First, the City Manager tells the City Council they are able to refinance the bonds at a lower interest rate, reducing the BTA’s operating expenses. The interest rate for what the BFA pays on the debt will be lowered but homeowners will continue to pay the original higher rate.

Next, the city council approves a financing schedule that issues three separate bonds. The first is a series bond that has the same maturity date as the bonds being refinanced (the original series). The cost to the homeowner for these bonds will meet the legal requirements of not increasing the costs to the homeowner of the bonds being refinanced. The other two bonds have terms that run consecutively beginning at the original bond’s maturity date and ending 20 years from the new issuance date.

I know this maybe a little confusing. Here is a link to the first page of Exhibit A in the staff report presented to the council that outlines the schedule for the most recent bond refinance, Area 17A in Tournament Hills. Click Here.

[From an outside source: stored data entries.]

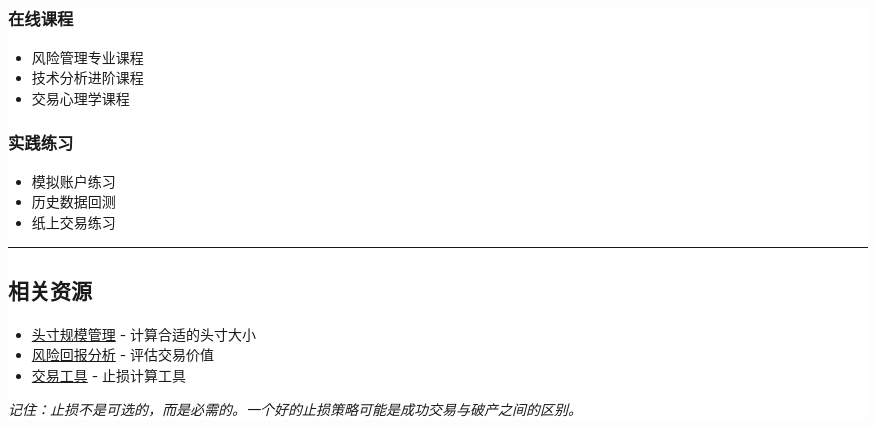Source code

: ### 在线课程
- 风险管理专业课程
- 技术分析进阶课程
- 交易心理学课程

### 实践练习
- 模拟账户练习
- 历史数据回测
- 纸上交易练习

---

## 相关资源

- [头寸规模管理](/zh/risk-management/position-sizing) - 计算合适的头寸大小
- [风险回报分析](/zh/risk-management/risk-reward) - 评估交易价值
- [交易工具](/zh/tools/calculator) - 止损计算工具

*记住：止损不是可选的，而是必需的。一个好的止损策略可能是成功交易与破产之间的区别。*
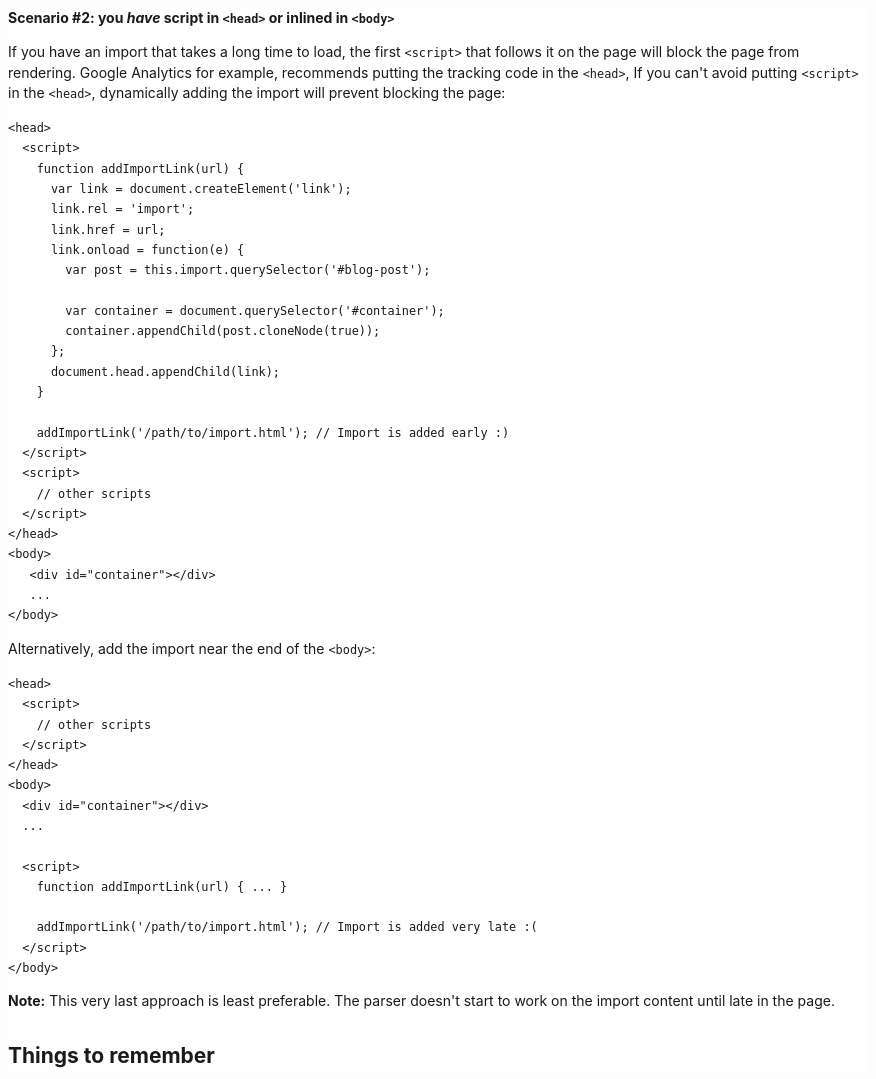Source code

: **Scenario #2: you *have* script in `<head>` or inlined in `<body>`**

If you have an import that takes a long time to load, the first `<script>` that follows it on the page will block the page from rendering. Google Analytics for example, 
recommends putting the tracking code in the `<head>`, If you can't avoid putting `<script>` in the `<head>`, dynamically adding the import will prevent blocking the page:

    <head>
      <script>
        function addImportLink(url) {
          var link = document.createElement('link');
          link.rel = 'import';
          link.href = url;
          link.onload = function(e) {
            var post = this.import.querySelector('#blog-post');

            var container = document.querySelector('#container');
            container.appendChild(post.cloneNode(true));
          };
          document.head.appendChild(link);
        }

        addImportLink('/path/to/import.html'); // Import is added early :)
      </script>
      <script>
        // other scripts
      </script>
    </head>
    <body>
       <div id="container"></div>
       ...
    </body>

Alternatively, add the import near the end of the `<body>`:

    <head>
      <script>
        // other scripts
      </script>
    </head>
    <body>
      <div id="container"></div>
      ...

      <script>
        function addImportLink(url) { ... }

        addImportLink('/path/to/import.html'); // Import is added very late :(
      </script>
    </body>

<p class="notice"><b>Note:</b> This very last approach is least preferable. The parser doesn't start to work on the import content until late in the page.</p>

<h2 id="tips">Things to remember</h2>
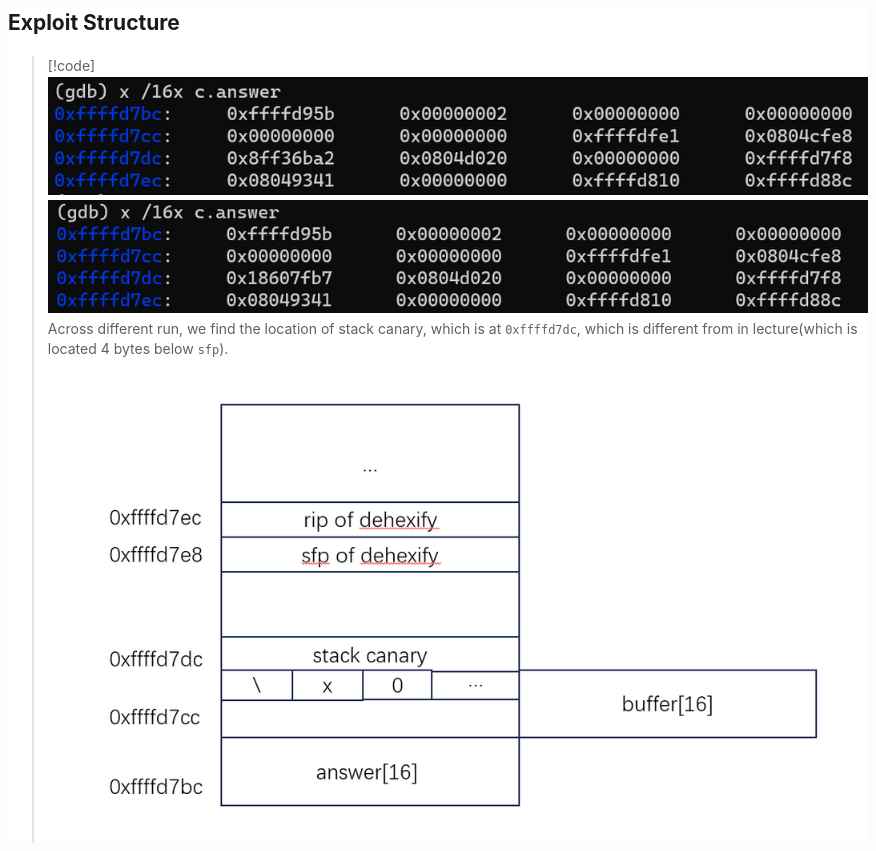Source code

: 

## Exploit Structure
> [!code]
> ![](Project_1.assets/image-20240304183458049.png)![](Project_1.assets/image-20240304183514706.png)
> Across different run, we find the location of stack canary, which is at `0xffffd7dc`, which is different from in lecture(which is located 4 bytes below `sfp`).
> 
> 
> ![](Project_1.assets/image-20240304215515777.png)
>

If you want to see the complete staff report, click here.

The City can claim they are following the legal requirements that limit the refinancing of the original bonds. They will point to the authorization granted to the Beaumont Financial Authority by the original property owner ( the developer not the homeowners) to justify the additional debt to pay for administrative costs.

Commissions, or fees, will be paid to Mr. Kapanicas’ firm, General Government Management Services; Rod Gunn Associates Inc (Financial Advisor); Oconnor & Company Securities Inc (Underwriter); McFarlin & Anderson (Bond Counsel); and Union Back (Trustee). The City Council will claim they are doing the right thing because they lowered the Beaumont Financial Authority’s administrative costs. Homeowners are on the hook for an additional ten years of payments. In my case, an additional 10 years would put my total CFD payments at $84,000 instead of the original $56,000 I signed up for.

In the long term, it is obvious, I would have been better off paying $30,000 more for my home. When I eventually sell my home, the buyer will be required to  continue the CFD payments. Since a buyer would have to assume the Mello-Roos fees on my home, I would have to discount the price of my home compared to homes without Mello-Roos. If Beaumont continues to develop new homes with Mello-Roos financing, our home values will be suppressed by neighboring communities who develop homes without Mello-Roos.